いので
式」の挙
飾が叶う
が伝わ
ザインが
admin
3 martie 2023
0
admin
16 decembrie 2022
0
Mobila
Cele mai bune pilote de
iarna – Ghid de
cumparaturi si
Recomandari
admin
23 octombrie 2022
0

※

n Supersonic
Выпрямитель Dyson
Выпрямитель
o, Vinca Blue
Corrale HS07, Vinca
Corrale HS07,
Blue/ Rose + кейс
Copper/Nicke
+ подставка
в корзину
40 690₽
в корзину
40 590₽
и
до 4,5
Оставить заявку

※

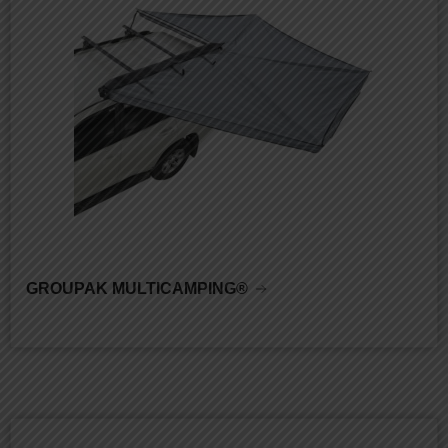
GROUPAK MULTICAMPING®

※

-- PROBLEM DESCRIPTION --
Look above for the line holding "Blue/ Rose + кейс" and the line holding "Оставить заявку". Retype both, and every line between them, word for word and nothing else.

-- RESPONSE TO THIS EXERCISE --
Blue/ Rose + кейс
Copper/Nicke
+ подставка
в корзину
40 690₽
в корзину
40 590₽
и
до 4,5
Оставить заявку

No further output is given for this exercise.